# My cats



## Gemma83 (Mar 5, 2008)

This is a dedication to Brandon and Paige, my beloved cats. As far as I know they are still alive and heatlhy out there, but following a realtionship breakdown, I was unable to take them with me and left my ex without them.

This happened back at christmas 06/07 and I still think of them every day. 

I don't actullaly have any photos of them as the memomy of leaving them was too hard.

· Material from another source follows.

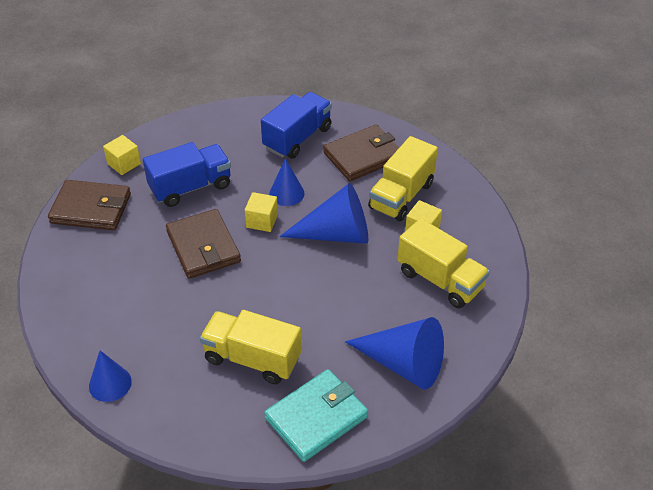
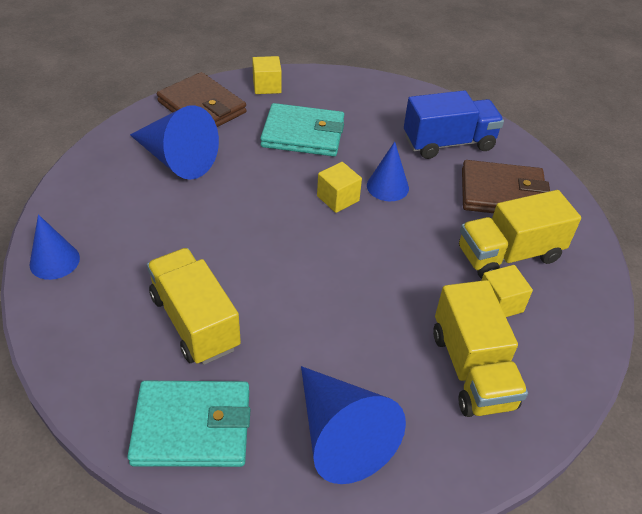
camera: 35 degrees right, 0 degrees up
(190, 187) = (303, 134): blue truck -> turquoise wallet
(203, 247) = (260, 191): brown wallet -> none
(336, 234) = (399, 252): blue cone -> blue cone (176, 159)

So this not just for them, but for anyone who has ever had to leave their babies behind. x


----------



## griffpan (Feb 2, 2008)

aww that must be harder than when they go over the bridge because at least you have some sort of closure then


----------



## catzndogz (Mar 12, 2008)

gemma sorry to read you had to leave your cats behind. it's the not knowing that makes it worse than if they'd crossed over the bridge.
is there no one who can tell you if the cats are ok  sending you hugs


----------



## bordercolliepup (Jan 9, 2008)

OMG Poor you sending huge cyber hugs hun xx


----------



## ashpot (May 24, 2008)

oh gemma so sorry it must be so hard for you wishing you all the best for the future hunni think positive


----------



## ashpot (May 24, 2008)

every time i have a look on on rainbow bridge it makes me cry but i keep coming back and i still have a good cry my thoughts and prays are with all


----------



## Debbie (Nov 10, 2007)

I hope they are both fit and healthy and still enjoying life


----------